- Blockstack argues that its token will no longer constitute a security starting next month.
- That's when its new blockchain launches.
- But it's just an argument—the US Securities and Exchange Commission might think otherwise.
Decrypt’s Art, Fashion, and Entertainment Hub.
The Stacks token (STX) will no longer constitute a security when the Stacks 2.0 blockchain launches next month, claims Blockstack PBC, the company that has for over a year has held off listing its token on major exchanges until it was certain that the US Securities and Exchange Commission wouldn’t sue it for securities violations.
Blockstack PBC today published a legal memorandum in which its independent counsel, US law firm Wilson Sonsini Goodrich & Rosati, argued that the mainnet launch of the Stacks 2.0 blockchain, set for 14 Jan, 2021, means that there’s no way the US Securities and Exchange Commission can consider STX a security.
A non-security status would mean that US cryptocurrency exchanges, such as Coinbase and Kraken, could list the token and that US citizens could trade it.
Of course, the memorandum is but a legal argument—it’s not recognized by the SEC. Nor does it mean that US cryptocurrency exchanges consider the memorandum sufficient proof of STX’s non-security status to list the token.
A representative for Binance.US said it was “big news” but declined to comment on whether the exchange would list the token. Decrypt has reached out to Coinbase, Kraken and Gemini and will update this article with any responses.
“I’ll leave it to the exchanges to make their own decisions and announcements,” Muneeb Ali, CEO of Blockstack PBC, told Decrypt.
Blockstack has always argued that the Stacks token is a utility token—one that is genuinely useful and is not traded for purely speculative purposes—a common defense that crypto companies use when arguing that a coin is not a security.
Yet many companies who claim that their token is a utility token have been sued by the US Securities and Exchange Commission, which argues that the companies, such as Block.one, Telegram and Kik, played a hands-on role in determining the value of the token—and thus their token constitutes a security. (Almost all of the companies settled with the SEC).
So, Blockstack always treated the Stacks token as a security under US law, just to be extra careful. It was the first company to issue its token through an SEC-qualified token sale; the sale, which took place in 2019, raised $23 million.
Since then, Blockstack has filed extensive reports with the SEC; upon the launch of Stacks 2.0, Blockstack will file an exit report with the SEC, indicating that it no longer has to file securities reports for its token.
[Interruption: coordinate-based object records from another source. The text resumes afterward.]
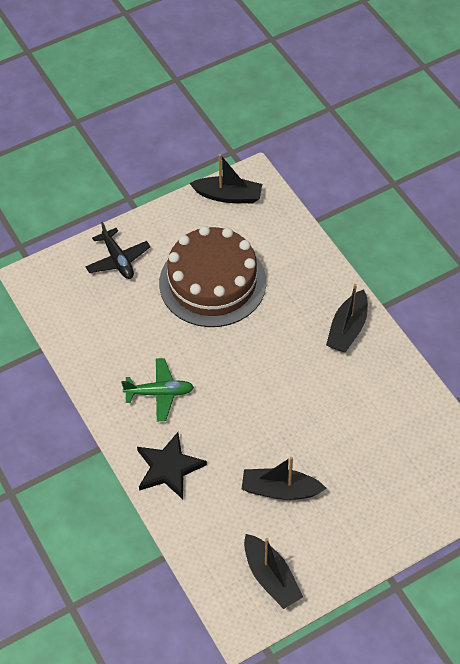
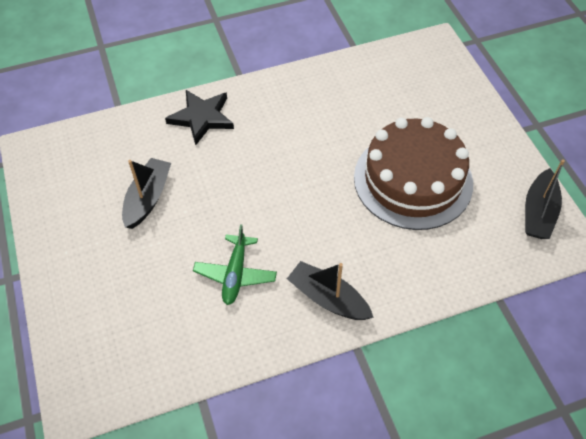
camera: 100 degrees right, 0 degrees up
(118, 260) = (451, 106): black plane -> none
(159, 393) = (284, 120): green plane -> green plane (235, 274)
(271, 577) = (63, 176): black boat -> none

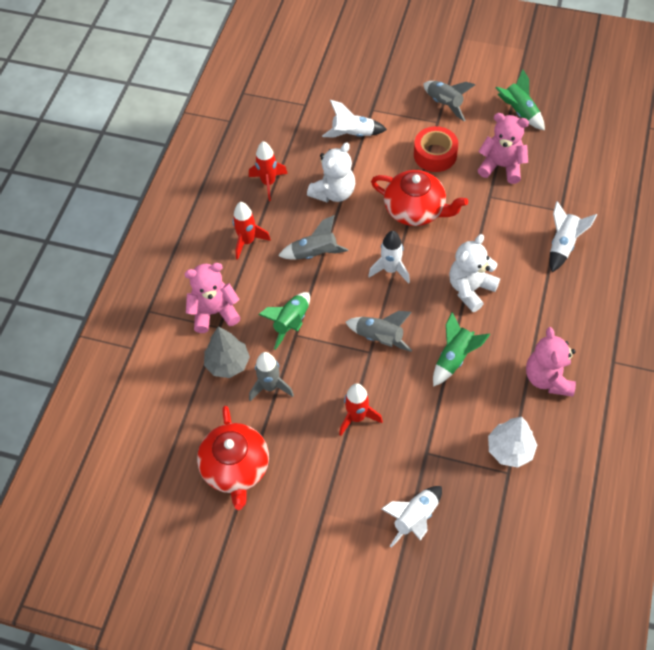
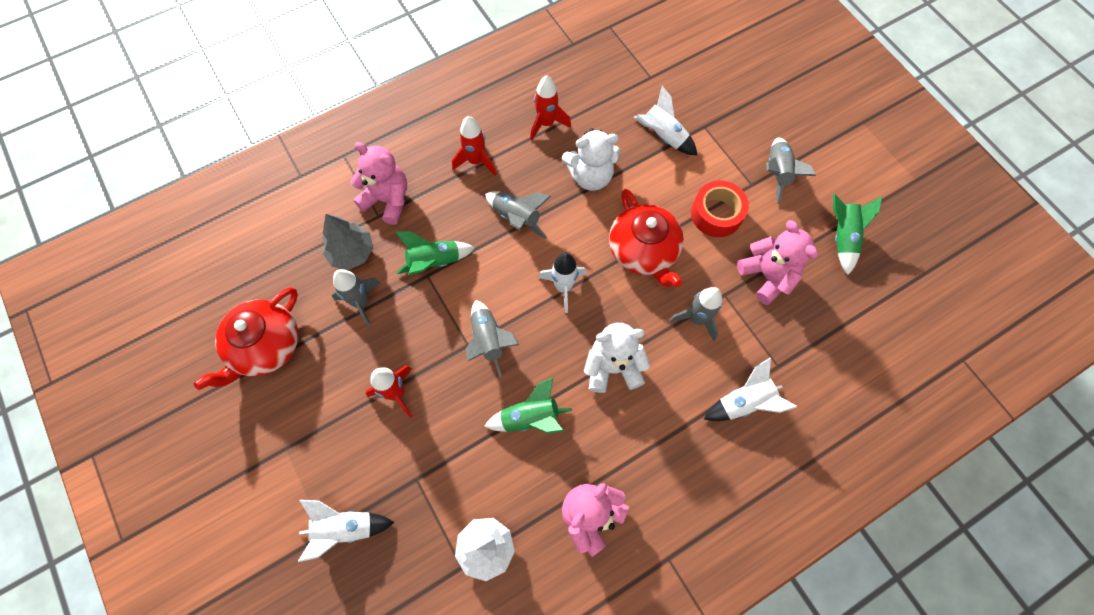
camera: 40 degrees right, 10 degrees up
(488, 222) = (696, 319): none -> grey rocket

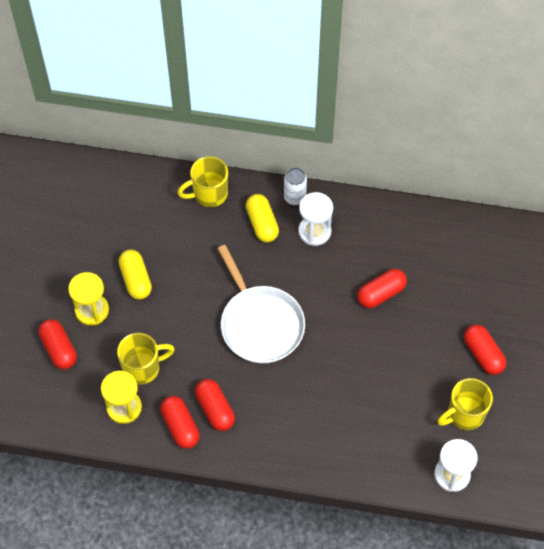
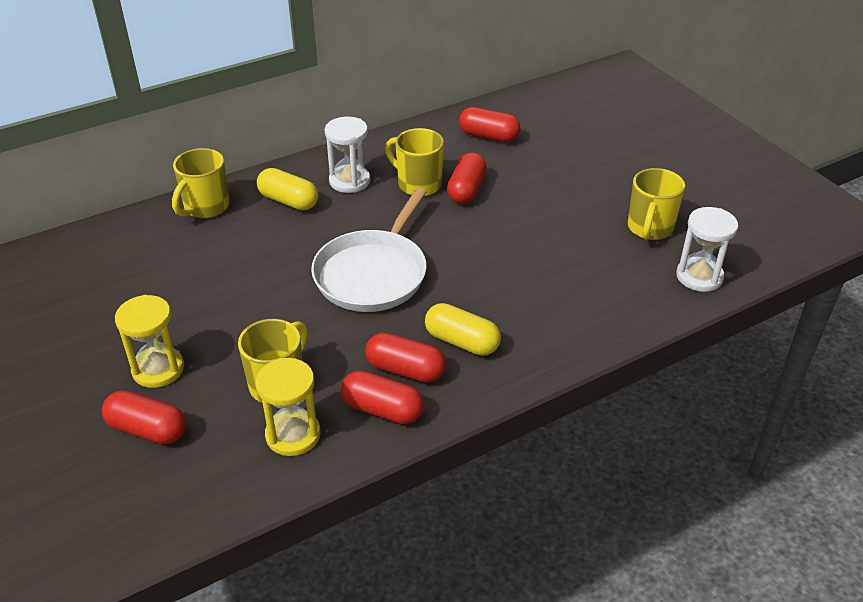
camera: 40 degrees left, 20 degrees down
(136, 279) = (189, 313): yellow capsule -> yellow capsule (461, 341)
(260, 324) = (373, 273): white pan -> white pan turned 90 degrees clockwise
(294, 197) = (301, 168): white can -> none
(355, 266) = (418, 184): none -> yellow mug
(483, 354) = (608, 181): red capsule -> red capsule (488, 136)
This independent legal analysis will help too, said Ali.
With the launch of Stacks 2.0, Blockstack claims that the STX token will definitely no longer be a security since the upgrade decentralizes control over the token—this means that Blockstack will play a less hands-on role in the development of the network.
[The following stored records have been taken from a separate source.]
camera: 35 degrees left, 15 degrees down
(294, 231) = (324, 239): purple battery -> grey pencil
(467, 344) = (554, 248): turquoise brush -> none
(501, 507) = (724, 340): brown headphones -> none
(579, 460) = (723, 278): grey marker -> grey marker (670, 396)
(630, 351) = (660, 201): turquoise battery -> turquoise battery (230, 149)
Of course, most of the cryptocurrency companies sued by the SEC claimed that; Telegram claimed that, and the SEC case made it return $1.7 billion of investors money. Ali argued that the reporting will keep the SEC on its side.
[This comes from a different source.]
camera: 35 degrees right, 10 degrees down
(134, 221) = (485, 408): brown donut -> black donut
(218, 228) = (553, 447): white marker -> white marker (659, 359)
After the launch, Blockstack will rebrand itself to HIRO, will not run a node and will only develop tools atop the Blockstack network.
“It’s night and day,” he said of the differences between Blockstack’s ICO and others that collapsed at the behest of the SEC.
The views and opinions expressed by the author are for informational purposes only and do not constitute financial, investment, or other advice.